_Work to be completed:_
In the listing that follows, locate the line containing "right ankle: (648, 631, -23)" and the line containing "right hip: (895, 588, -3)". Retype exactly those two lines and every line between them, and nothing more.

◇ ◇ ◇

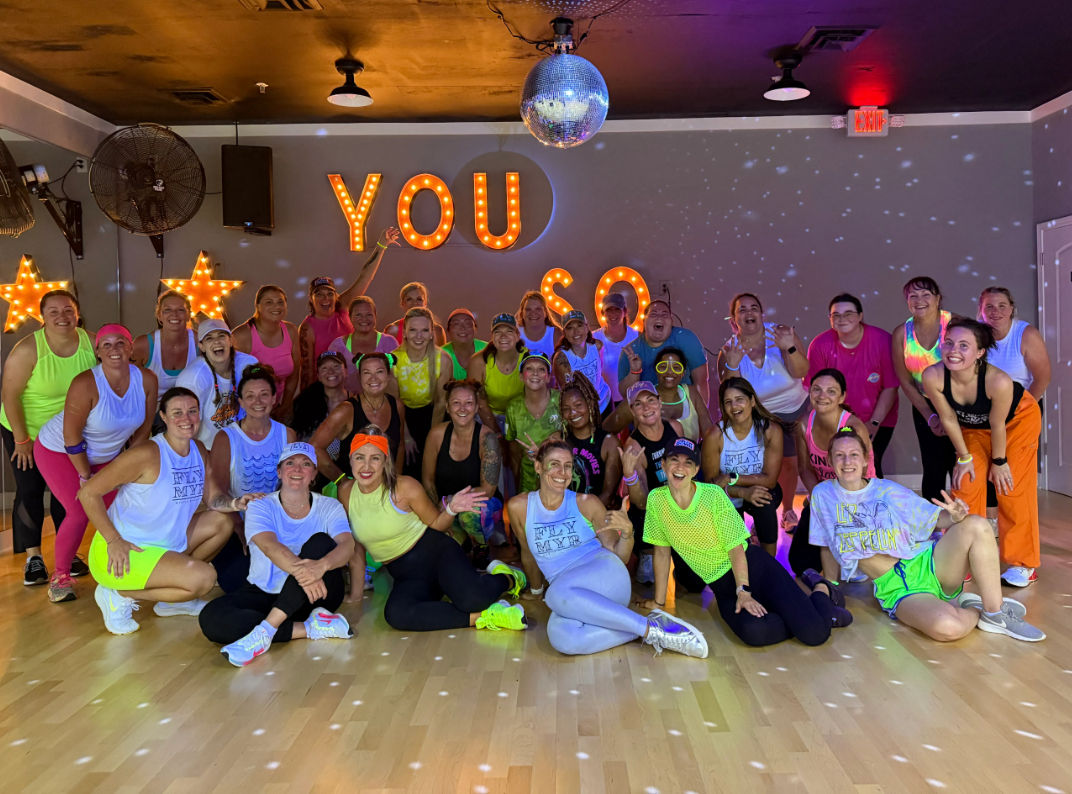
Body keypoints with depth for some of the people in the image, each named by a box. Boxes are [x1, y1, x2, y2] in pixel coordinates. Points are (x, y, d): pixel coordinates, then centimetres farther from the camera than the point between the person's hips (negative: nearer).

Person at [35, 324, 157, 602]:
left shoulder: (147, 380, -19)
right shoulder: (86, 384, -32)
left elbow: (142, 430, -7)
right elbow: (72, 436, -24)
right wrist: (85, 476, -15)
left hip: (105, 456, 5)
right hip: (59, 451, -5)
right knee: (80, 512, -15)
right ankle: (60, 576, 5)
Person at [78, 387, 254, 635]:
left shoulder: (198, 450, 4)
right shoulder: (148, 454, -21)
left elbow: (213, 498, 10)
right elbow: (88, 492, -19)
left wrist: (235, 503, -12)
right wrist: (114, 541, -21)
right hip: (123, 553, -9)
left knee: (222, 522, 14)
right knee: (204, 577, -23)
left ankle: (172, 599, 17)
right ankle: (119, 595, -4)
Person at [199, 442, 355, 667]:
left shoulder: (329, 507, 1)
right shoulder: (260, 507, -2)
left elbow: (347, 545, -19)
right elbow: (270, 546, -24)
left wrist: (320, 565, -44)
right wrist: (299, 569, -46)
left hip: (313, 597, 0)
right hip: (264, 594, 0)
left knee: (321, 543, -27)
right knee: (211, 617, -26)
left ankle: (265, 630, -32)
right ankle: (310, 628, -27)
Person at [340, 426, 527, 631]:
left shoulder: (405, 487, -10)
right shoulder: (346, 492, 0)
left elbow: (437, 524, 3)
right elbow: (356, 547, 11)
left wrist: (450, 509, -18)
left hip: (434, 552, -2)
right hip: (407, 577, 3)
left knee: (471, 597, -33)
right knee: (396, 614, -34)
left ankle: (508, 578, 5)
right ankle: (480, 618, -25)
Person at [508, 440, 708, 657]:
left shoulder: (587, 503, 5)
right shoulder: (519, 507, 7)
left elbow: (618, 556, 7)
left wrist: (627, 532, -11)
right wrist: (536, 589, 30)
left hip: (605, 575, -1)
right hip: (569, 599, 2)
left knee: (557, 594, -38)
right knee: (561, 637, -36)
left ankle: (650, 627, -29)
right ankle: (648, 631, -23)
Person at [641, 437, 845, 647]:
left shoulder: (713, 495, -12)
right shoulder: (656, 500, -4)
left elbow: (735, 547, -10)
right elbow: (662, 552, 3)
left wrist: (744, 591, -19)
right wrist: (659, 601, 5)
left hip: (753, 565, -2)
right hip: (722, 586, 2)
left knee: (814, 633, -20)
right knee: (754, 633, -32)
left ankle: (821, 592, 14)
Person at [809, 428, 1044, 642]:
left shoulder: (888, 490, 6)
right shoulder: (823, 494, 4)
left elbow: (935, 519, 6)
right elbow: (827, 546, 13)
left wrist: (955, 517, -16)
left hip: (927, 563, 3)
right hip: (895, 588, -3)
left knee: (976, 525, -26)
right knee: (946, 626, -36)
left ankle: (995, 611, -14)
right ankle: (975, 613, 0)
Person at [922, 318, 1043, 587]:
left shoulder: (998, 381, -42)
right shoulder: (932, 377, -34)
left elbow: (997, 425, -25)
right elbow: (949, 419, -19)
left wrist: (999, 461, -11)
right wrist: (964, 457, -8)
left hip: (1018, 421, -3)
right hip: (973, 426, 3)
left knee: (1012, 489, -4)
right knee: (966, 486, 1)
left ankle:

◇ ◇ ◇

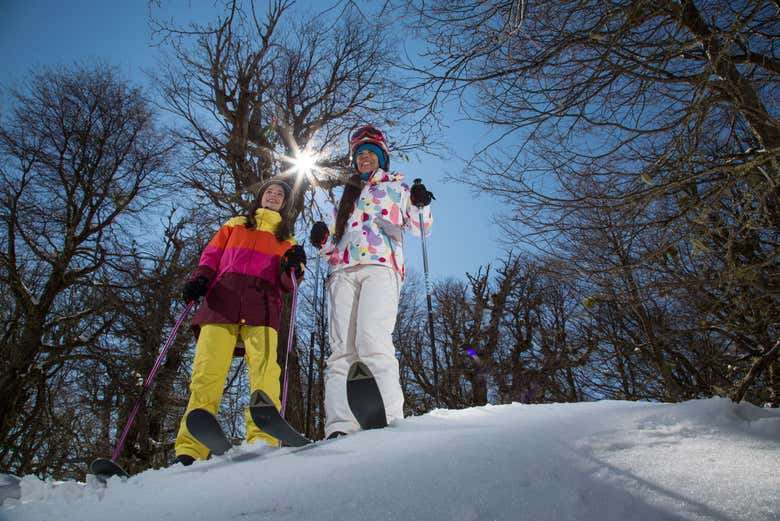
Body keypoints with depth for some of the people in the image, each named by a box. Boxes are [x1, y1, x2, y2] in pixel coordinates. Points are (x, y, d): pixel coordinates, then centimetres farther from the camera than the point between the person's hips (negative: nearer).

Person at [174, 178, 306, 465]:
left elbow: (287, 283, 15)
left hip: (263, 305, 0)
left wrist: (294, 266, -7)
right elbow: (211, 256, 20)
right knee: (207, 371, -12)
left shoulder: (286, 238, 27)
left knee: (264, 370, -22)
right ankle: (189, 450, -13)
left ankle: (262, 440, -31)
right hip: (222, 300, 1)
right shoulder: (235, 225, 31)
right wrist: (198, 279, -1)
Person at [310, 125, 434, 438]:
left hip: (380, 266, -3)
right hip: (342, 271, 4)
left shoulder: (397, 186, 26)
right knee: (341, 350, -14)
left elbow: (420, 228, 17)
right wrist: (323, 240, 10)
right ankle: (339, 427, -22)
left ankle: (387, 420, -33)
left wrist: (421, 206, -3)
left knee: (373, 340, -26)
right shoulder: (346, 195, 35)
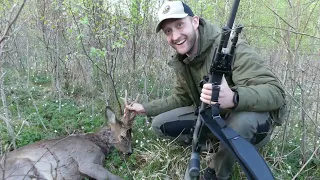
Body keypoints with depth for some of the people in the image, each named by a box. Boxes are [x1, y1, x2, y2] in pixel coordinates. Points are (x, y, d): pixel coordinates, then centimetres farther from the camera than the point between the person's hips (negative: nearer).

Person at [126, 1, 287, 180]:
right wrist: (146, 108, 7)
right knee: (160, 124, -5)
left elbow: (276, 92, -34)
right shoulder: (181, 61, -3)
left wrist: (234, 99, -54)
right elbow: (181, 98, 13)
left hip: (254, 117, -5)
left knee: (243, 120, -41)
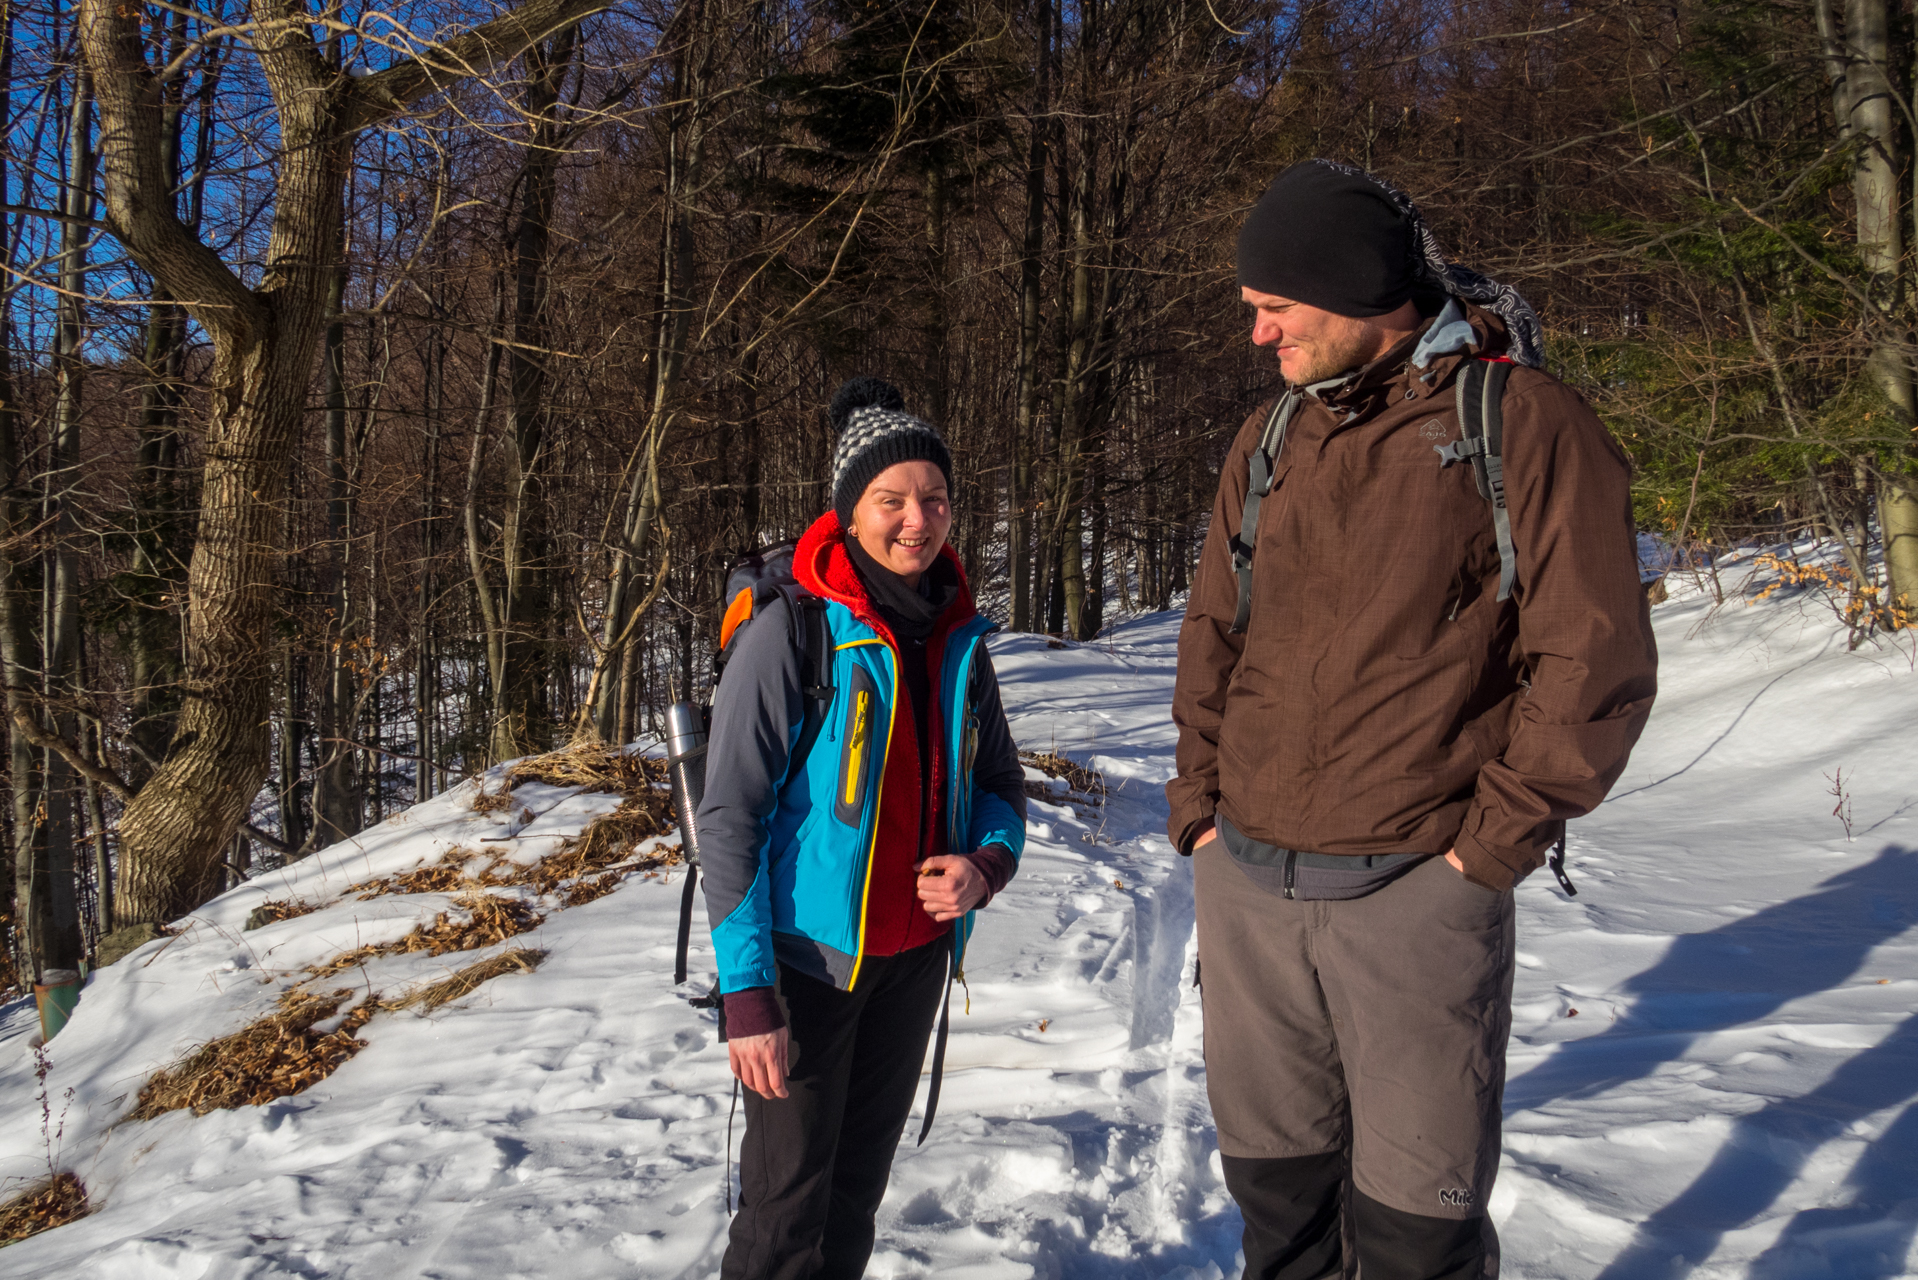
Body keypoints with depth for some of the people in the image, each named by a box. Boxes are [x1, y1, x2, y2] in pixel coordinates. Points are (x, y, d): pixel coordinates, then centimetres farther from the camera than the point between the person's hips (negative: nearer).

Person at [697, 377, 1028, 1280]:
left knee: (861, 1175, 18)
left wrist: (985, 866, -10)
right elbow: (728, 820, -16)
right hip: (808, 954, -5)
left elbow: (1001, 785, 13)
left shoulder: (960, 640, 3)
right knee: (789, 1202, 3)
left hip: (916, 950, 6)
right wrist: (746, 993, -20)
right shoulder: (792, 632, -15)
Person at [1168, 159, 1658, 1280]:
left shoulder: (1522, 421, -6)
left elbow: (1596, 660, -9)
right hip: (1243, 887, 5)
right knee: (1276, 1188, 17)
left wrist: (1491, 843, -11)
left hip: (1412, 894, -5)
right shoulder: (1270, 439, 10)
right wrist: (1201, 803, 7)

◇ ◇ ◇

_Task solution:_
right ankle: (648, 631, -23)
Person at [641, 437, 845, 647]:
left shoulder: (713, 495, -12)
right shoulder: (656, 500, -4)
left elbow: (735, 547, -10)
right elbow: (662, 552, 3)
left wrist: (744, 591, -19)
right wrist: (659, 601, 5)
left hip: (753, 565, -2)
right hip: (722, 586, 2)
left knee: (814, 633, -20)
right knee: (754, 633, -32)
left ankle: (821, 592, 14)
Person at [809, 428, 1044, 642]:
left shoulder: (888, 490, 6)
right shoulder: (823, 494, 4)
left elbow: (935, 519, 6)
right elbow: (827, 546, 13)
left wrist: (955, 517, -16)
left hip: (927, 563, 3)
right hip: (895, 588, -3)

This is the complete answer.